Context
I want to solve the heat equation with a (Discontinuous Galerkin) Bassi-Rebay formulation. My toy problem is -\Delta u = -4\pi² sin(2\pi x) \quad \forall x \in [0,1] with homogeneous Dirichlet conditions. I am implementing a 1D solver (with Legendre polynomials), but I have an conditioning issue is my square matrix of the linear system. So I first want to try a FreeFem implementation before continuing.

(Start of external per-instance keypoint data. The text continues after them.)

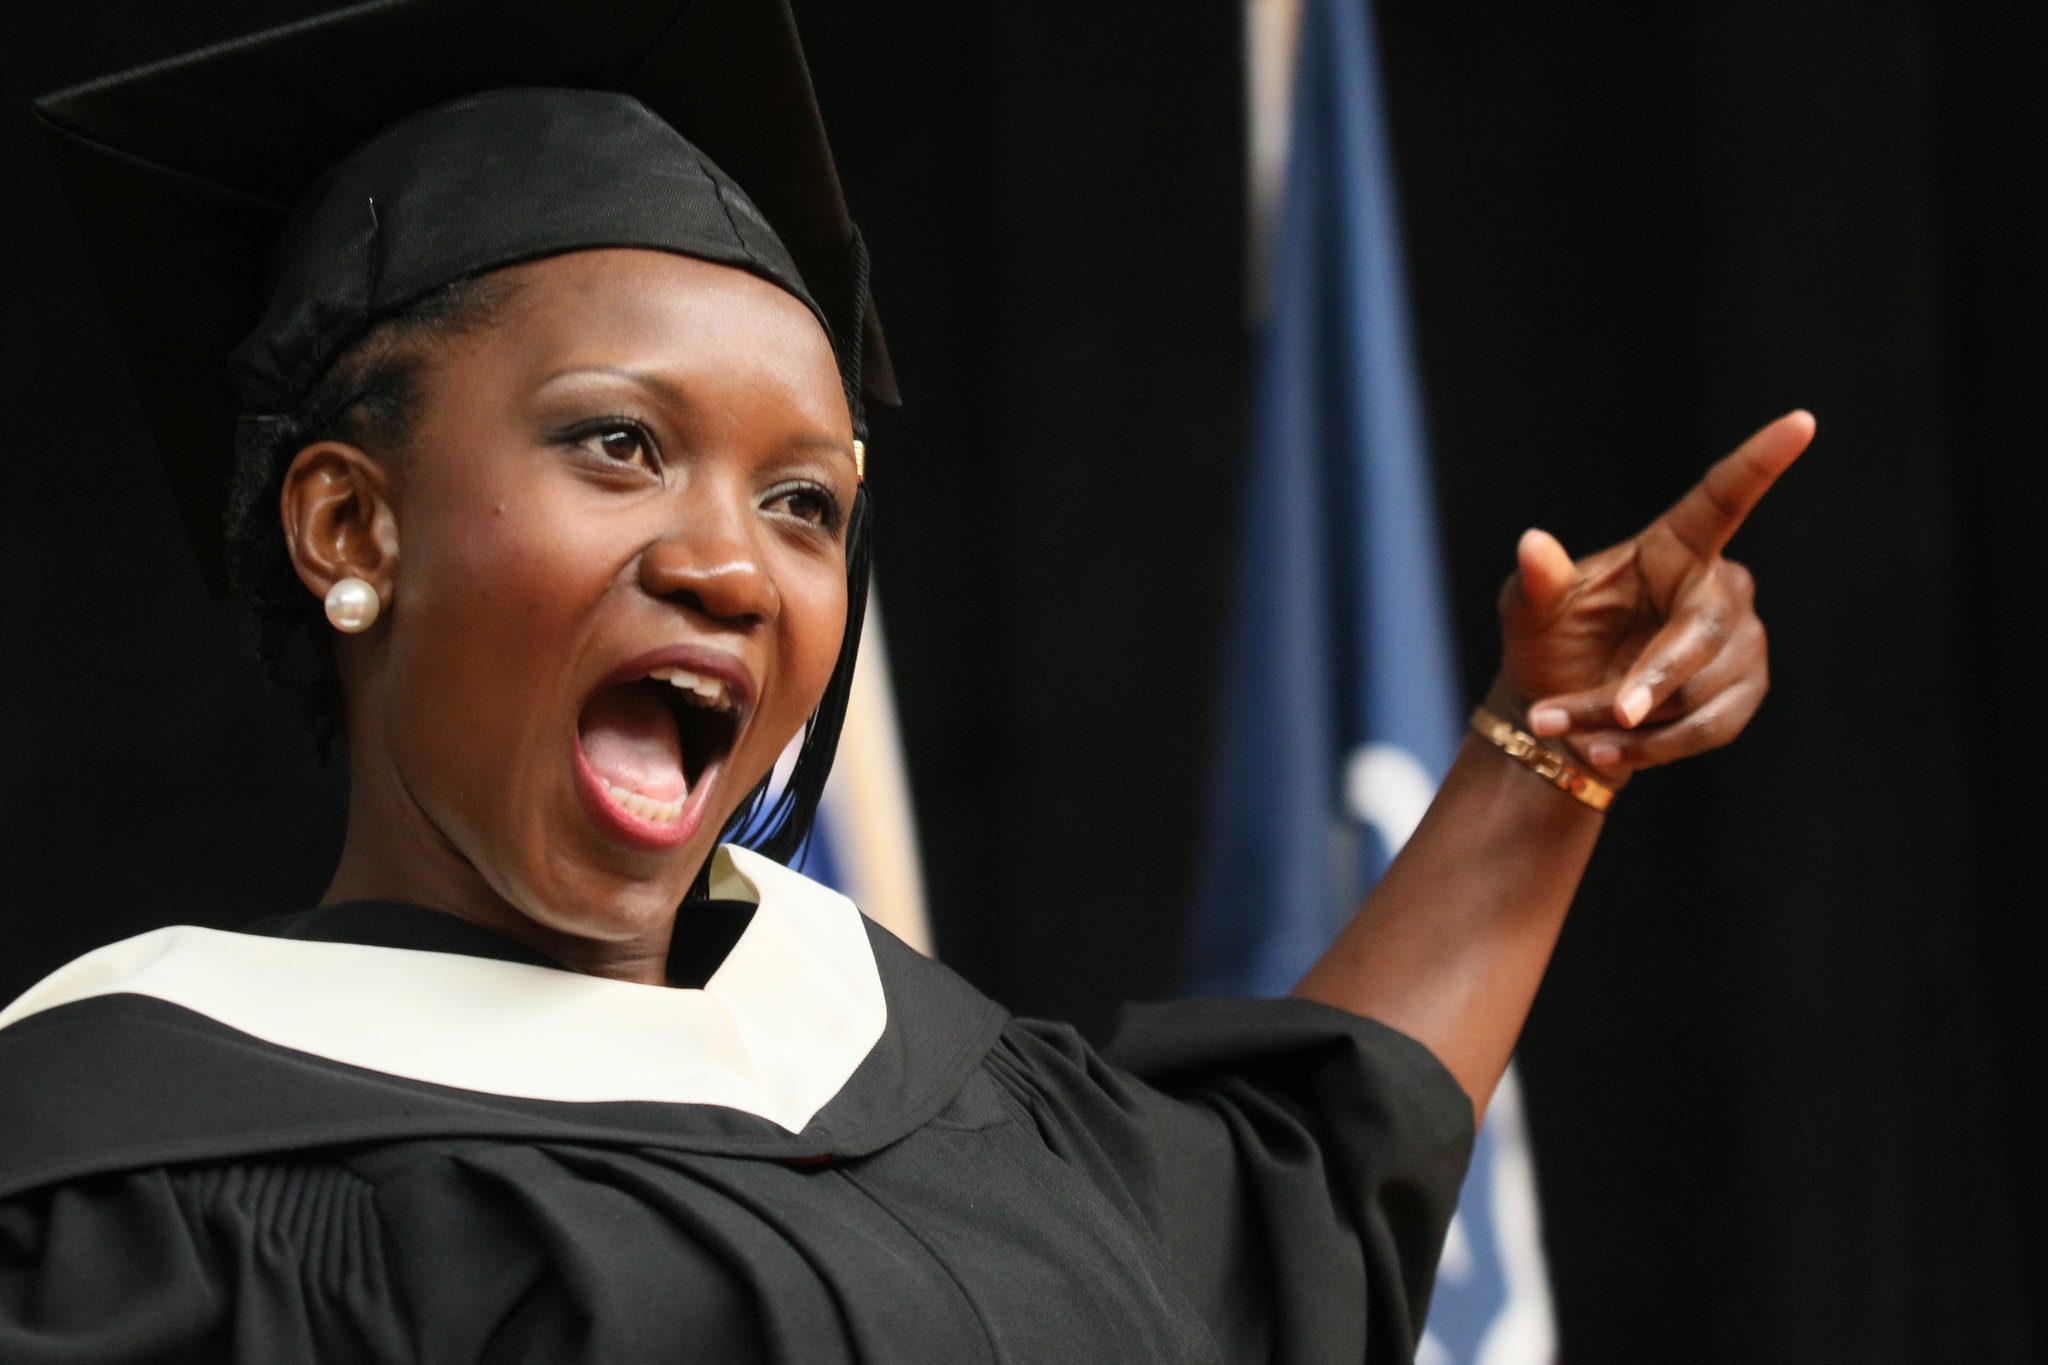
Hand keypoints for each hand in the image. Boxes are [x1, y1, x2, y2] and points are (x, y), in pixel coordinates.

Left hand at [1491, 410, 1812, 785]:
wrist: (1562, 716)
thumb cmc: (1548, 646)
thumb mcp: (1527, 613)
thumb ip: (1535, 582)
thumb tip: (1532, 544)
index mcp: (1671, 546)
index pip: (1721, 498)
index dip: (1761, 462)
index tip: (1801, 421)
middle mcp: (1718, 584)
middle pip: (1702, 633)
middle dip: (1652, 679)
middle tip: (1610, 714)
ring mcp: (1740, 639)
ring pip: (1699, 691)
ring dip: (1631, 722)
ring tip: (1572, 730)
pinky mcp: (1745, 690)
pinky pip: (1712, 726)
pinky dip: (1655, 746)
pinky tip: (1609, 750)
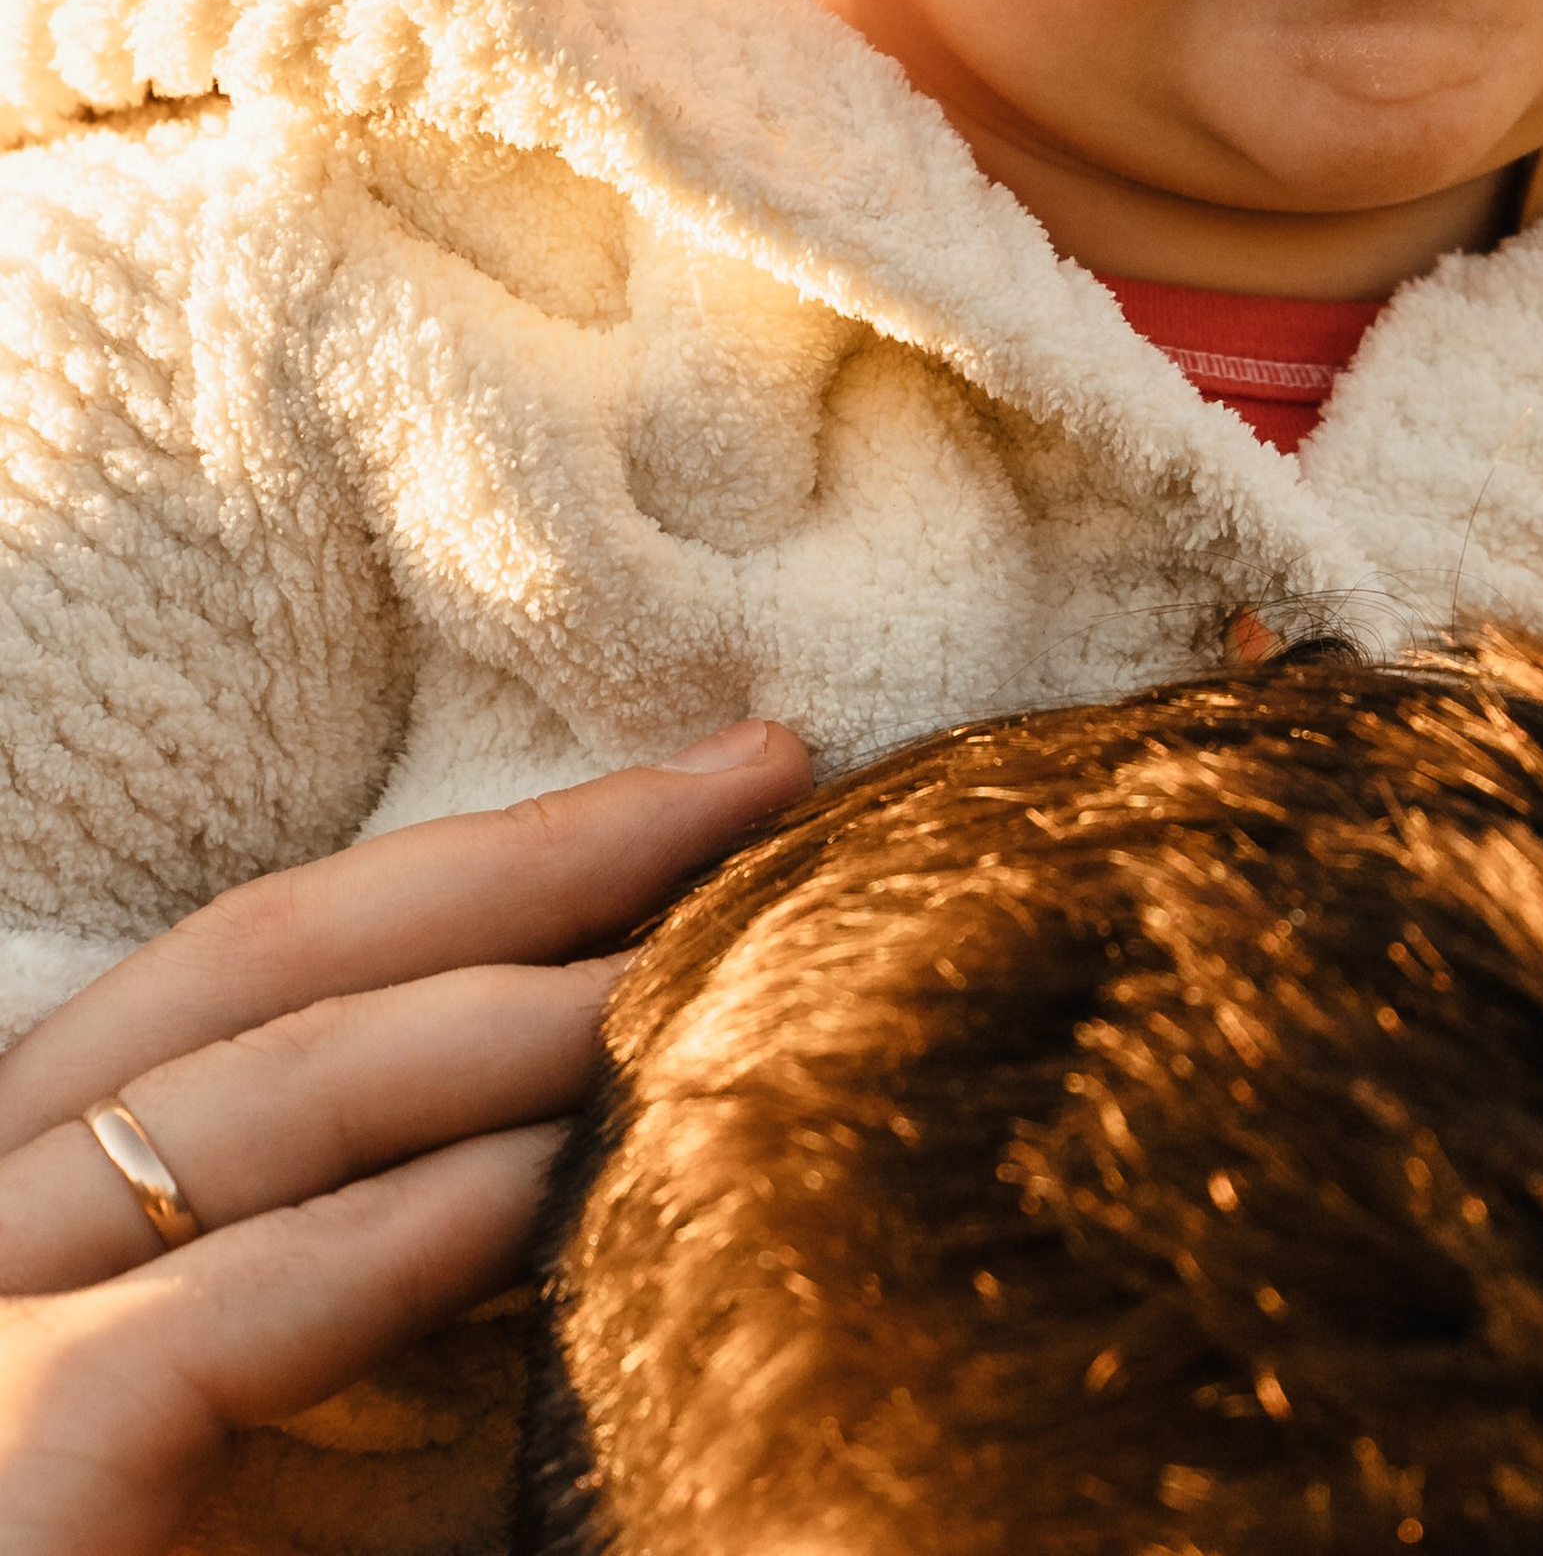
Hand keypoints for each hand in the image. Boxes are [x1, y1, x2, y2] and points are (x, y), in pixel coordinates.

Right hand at [0, 719, 809, 1555]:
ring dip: (489, 1016)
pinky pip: (199, 1328)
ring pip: (240, 1101)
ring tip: (693, 953)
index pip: (291, 954)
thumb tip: (694, 1159)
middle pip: (269, 963)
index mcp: (73, 1185)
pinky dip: (377, 1242)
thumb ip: (476, 1312)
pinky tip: (535, 1183)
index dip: (504, 851)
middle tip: (761, 773)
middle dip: (528, 857)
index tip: (730, 787)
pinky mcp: (1, 1472)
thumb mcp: (361, 1452)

For remainder the Bassi-Rebay formulation is:
\begin{align}a(q_h, r_h) + b(u_h, r_h) &= F(r_h)\\
-b(v_h, q_h)&= G(v_h)
\end{align}
where:
\begin{align}a(q_h, r_h) &= \sum_K \int_K q_h\cdot r_h\\
b(u_h,r_h) &= -\sum_K \int_K \nabla u_h\cdot r_h + \sum_{\Gamma^{ID}}\int_\Gamma \braket{r_h}\cdot n[u_h]\\
F(r_h) &= \sum_{\Gamma^D} \int_\Gamma u_Dr_h\cdot n\\
G(v_h) &= \int_\Omega fv_h + \sum_{\Gamma^N} \int_\Gamma g_N v_h
\end{align}
With my current FreeFem script, I get some weird results. Here is my input file:
mesh th = square(10, 1, [2*x - 1, y]);
fespace Xh(th, P1dc);
Xh u, v, q, r;
func f = -4 * pi^2 * sin(2 * pi * x);
problem BassiRebay([q, u], [r, v]) =
int2d(th)( q * r )
- int2d(th)( dx(u) * r )
+ int2d(th)( q * dx(v) )
+ intalledges(th)( (abs(N.x) > 0.5) * mean(r) * jump(u) )
- intalledges(th)( (abs(N.x) > 0.5) * mean(q) * jump(v) )
+ on(4, 2, u = 0)
- int2d(th)( f * v );
BassiRebay;
plot(u, fill=1, value=1, wait=1, cmm="Bassi-Rebay with jump/mean operators");